Junto a Mbappé, una nueva generación llama a la puerta con más fuerza que nunca. Pedri y Gavi, de España, jóvenes que continúan la filosofía del tiqui-taka pero con una velocidad y un espíritu de lucha completamente diferentes. Jude Bellingham, de Inglaterra, que marcó en su debut en el Mundial de 2022 con tan solo 19 años y se está convirtiendo en el alma del Real Madrid. Vinicius Jr., el delantero brasileño con un corazón ardiente pero una mente cada vez más serena en el momento justo. Y decenas de otros nombres de África, Asia y Norteamérica están llegando para escribir nuevos capítulos que el mundo aún no ha descubierto.
En la Copa del Mundo, los nombres desconocidos se vuelven inmortales en tan solo 90 minutos. Just Fontaine lo logró en 1958. Sándor Kocsis en 1954. Oleg Salenko en 1994. ¿Quién será el Fontaine del Mundial de 2026, el que marcará y marcará y marcará hasta que el mundo entero conozca su nombre?
Un misterio que espera ser resuelto.
Argentina, como campeona vigente, se enfrenta a interrogantes sobre la próxima generación tras Messi. Brasil se reconstruye tras un periodo doloroso y redescubre el espíritu samba perdido durante tantos años. Alemania, la verdadera Alemania con Florian Wirtz y Jamal Musiala, la pareja sub-25 más talentosa de Europa, quiere demostrar que Die Mannschaft aún existe tras una serie de torneos decepcionantes.
España, con su joven y talentosa plantilla, es la principal candidata a ojos de muchos expertos. E Inglaterra, el país que ha esperado 60 años desde Geoff Hurst y su polémico gol en Wembley, vuelve a situarse como una de las favoritas, con la inquietud de siempre.
El fútbol es un deporte de sorpresas, de milagros, de momentos que ningún algoritmo puede predecir. La Copa del Mundo, con sus 48 equipos, implica aún más incógnitas. En este torneo, lo que realmente sucede es la falta de sorpresas. Ejemplos notables incluyen a Corea del Norte en 1966, Camerún en 1990, Senegal en 2002 y Marruecos en 2022… Salenko marcó cinco goles en un partido y desapareció para siempre de la selección nacional. Eusébio marcó nueve goles pero no ganó el trofeo. Milla bailó junto a la bandera nacional a los 42 años. La victoria de Alemania por 7-1 sobre Brasil en Belo Horizonte. El triplete de Mbappé en la final no fue suficiente para asegurar la victoria. El fútbol siempre encuentra la manera de superar su propia imaginación.
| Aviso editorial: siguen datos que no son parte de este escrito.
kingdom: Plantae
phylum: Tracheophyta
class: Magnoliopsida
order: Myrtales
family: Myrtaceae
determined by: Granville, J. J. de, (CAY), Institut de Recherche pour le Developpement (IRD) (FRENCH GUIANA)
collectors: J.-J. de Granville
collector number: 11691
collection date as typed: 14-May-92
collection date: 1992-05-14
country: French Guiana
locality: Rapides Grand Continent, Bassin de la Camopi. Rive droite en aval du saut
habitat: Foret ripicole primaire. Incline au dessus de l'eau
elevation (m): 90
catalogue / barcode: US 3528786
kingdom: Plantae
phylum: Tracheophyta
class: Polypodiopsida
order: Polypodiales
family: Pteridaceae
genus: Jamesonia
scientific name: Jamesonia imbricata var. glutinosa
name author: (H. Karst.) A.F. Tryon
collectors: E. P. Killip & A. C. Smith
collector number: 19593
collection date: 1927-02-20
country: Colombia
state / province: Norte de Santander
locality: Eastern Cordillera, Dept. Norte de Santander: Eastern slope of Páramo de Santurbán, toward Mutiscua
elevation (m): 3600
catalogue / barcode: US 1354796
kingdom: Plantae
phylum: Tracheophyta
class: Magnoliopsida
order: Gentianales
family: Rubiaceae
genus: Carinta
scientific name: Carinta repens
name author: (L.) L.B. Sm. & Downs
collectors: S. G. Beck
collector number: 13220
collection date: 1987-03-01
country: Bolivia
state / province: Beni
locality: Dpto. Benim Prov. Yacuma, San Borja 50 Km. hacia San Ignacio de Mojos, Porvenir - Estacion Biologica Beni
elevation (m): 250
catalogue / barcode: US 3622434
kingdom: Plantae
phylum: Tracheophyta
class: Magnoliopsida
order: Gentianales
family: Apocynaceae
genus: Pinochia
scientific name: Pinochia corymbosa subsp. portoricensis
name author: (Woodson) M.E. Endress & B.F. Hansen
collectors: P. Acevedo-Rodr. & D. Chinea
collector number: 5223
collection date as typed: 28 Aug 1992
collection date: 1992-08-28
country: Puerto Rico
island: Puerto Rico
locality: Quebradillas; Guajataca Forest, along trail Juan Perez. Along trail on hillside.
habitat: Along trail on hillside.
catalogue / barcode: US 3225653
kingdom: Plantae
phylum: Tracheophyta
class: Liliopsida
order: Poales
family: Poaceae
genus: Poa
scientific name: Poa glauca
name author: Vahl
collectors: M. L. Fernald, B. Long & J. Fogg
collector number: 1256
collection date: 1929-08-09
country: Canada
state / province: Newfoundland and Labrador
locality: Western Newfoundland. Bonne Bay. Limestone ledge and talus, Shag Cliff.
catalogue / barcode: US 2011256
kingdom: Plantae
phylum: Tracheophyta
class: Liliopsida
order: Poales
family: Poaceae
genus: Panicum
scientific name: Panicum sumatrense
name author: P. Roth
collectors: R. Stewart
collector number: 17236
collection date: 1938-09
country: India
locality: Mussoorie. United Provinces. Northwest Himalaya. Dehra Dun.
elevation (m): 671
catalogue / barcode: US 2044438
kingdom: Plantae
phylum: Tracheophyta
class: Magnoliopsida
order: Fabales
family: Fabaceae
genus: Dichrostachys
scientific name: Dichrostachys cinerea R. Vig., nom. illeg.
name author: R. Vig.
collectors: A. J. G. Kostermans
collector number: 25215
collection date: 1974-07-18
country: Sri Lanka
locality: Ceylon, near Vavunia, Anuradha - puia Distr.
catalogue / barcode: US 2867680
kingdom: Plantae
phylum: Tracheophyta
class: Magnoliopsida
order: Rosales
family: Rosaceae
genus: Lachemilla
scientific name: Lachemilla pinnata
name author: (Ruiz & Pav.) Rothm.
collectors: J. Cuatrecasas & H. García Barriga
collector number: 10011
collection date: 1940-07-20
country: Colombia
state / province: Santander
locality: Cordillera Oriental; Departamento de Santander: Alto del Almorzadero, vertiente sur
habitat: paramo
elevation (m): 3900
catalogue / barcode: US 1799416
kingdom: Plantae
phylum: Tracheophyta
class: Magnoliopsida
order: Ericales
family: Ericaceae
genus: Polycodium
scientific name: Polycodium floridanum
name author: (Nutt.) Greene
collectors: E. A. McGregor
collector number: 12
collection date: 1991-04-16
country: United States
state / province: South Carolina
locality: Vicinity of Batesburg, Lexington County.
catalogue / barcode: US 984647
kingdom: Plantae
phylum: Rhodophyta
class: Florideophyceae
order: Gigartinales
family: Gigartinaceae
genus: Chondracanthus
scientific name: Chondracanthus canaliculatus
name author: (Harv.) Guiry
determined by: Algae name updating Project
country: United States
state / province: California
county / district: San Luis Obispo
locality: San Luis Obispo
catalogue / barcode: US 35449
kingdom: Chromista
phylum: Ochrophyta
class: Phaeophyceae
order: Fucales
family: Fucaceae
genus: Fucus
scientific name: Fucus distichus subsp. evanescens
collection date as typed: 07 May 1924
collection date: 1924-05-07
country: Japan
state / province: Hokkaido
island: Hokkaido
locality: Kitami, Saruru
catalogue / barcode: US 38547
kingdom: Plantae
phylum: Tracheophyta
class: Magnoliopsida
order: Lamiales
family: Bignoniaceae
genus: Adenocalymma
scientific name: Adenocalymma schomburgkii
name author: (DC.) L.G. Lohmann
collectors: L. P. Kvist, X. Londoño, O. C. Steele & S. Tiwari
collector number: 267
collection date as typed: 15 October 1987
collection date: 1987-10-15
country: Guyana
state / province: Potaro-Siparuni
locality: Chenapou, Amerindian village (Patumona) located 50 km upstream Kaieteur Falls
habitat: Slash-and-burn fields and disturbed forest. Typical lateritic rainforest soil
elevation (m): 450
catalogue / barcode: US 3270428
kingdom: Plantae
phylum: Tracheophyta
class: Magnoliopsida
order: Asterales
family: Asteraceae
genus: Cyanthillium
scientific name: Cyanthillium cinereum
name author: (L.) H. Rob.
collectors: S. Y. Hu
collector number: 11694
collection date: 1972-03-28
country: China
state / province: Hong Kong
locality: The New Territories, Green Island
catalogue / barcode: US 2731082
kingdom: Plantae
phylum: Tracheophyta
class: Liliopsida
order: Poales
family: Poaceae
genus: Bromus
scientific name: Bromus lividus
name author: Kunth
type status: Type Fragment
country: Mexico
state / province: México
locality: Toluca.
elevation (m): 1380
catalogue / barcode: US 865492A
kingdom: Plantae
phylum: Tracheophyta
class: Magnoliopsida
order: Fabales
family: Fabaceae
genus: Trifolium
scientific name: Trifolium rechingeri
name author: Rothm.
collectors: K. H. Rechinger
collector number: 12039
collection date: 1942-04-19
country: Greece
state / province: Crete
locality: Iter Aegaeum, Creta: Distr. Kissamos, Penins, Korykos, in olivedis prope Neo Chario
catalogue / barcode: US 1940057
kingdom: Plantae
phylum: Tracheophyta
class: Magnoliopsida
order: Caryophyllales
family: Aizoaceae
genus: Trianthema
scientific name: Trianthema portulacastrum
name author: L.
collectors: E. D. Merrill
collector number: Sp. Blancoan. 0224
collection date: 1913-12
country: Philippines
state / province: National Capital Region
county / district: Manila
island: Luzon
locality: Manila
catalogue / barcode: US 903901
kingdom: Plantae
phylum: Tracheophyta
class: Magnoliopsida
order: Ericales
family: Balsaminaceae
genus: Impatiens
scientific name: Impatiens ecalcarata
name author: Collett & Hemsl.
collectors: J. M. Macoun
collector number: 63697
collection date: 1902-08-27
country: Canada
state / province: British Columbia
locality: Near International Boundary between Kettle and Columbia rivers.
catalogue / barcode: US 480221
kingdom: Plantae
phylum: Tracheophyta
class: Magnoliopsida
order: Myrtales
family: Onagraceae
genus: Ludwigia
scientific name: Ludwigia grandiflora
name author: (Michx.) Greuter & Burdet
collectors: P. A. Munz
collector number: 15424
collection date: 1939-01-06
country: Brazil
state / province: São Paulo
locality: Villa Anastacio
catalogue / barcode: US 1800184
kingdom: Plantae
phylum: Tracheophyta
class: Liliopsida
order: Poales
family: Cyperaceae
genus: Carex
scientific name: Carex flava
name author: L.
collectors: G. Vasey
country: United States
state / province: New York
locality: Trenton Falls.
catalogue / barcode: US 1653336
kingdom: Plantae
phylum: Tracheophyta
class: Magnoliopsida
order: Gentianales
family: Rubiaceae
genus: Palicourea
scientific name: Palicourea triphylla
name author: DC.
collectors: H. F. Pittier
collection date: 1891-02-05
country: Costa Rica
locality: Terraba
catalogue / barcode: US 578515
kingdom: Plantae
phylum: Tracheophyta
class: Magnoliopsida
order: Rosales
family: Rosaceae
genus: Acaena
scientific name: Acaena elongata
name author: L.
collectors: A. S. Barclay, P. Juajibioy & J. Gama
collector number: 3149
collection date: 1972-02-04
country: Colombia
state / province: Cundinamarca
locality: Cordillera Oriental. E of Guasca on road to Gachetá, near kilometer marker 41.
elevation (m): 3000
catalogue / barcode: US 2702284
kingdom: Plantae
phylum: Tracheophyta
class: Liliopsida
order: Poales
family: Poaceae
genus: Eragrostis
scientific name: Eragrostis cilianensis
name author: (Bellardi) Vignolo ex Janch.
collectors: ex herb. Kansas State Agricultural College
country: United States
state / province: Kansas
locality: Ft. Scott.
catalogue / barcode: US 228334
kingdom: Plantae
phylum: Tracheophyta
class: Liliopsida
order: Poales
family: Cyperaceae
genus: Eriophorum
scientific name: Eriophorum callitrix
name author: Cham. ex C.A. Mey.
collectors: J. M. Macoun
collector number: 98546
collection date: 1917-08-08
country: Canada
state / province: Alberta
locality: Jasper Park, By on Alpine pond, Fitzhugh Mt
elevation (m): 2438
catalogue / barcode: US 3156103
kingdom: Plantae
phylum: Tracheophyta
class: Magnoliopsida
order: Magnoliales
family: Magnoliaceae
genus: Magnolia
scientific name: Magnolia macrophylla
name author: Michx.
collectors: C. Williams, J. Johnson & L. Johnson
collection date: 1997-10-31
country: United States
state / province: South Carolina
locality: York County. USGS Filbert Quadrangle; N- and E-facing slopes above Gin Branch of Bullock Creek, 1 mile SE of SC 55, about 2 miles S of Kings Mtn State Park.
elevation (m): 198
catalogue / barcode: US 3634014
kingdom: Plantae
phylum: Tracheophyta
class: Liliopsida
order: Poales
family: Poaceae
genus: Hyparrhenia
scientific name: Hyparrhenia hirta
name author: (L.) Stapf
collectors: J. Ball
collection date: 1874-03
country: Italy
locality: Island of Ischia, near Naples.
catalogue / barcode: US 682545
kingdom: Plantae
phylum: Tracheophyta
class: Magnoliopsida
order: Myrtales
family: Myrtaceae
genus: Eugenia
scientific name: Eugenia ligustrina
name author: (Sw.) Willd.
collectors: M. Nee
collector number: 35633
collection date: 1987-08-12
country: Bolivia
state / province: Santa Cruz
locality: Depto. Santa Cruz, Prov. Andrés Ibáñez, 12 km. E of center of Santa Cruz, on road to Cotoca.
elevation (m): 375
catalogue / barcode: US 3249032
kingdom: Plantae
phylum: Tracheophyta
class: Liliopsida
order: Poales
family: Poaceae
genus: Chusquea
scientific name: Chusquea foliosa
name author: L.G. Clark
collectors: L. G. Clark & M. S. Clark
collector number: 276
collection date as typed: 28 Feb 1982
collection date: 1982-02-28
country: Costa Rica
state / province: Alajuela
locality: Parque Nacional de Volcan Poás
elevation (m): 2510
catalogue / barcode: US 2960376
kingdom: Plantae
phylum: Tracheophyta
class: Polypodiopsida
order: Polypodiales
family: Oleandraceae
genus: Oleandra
El 11 de junio (2:00 a. m. del 12 de junio, hora de Vietnam), sonará el pitido inicial. Y el fútbol mundial comenzará un nuevo capítulo, una historia cuyo final desconocemos, pero que todos queremos presenciar de principio a fin. Hay Mundiales que recordamos por los goles. Hay Mundiales que recordamos por el dolor. Hay Mundiales que recordamos por un instante que define a toda una generación.
¿Cómo será el Mundial de 2026? ¿El tango final que Messi interpretará antes de saludar a la afición? ¿La balada de campeonato que Mbappé espera escribir? ¿Un nombre desconocido que marcará goles, bailará y enloquecerá al mundo? Nadie lo sabe con certeza. Y precisamente por eso, el fútbol sigue siendo el deporte más bello del planeta.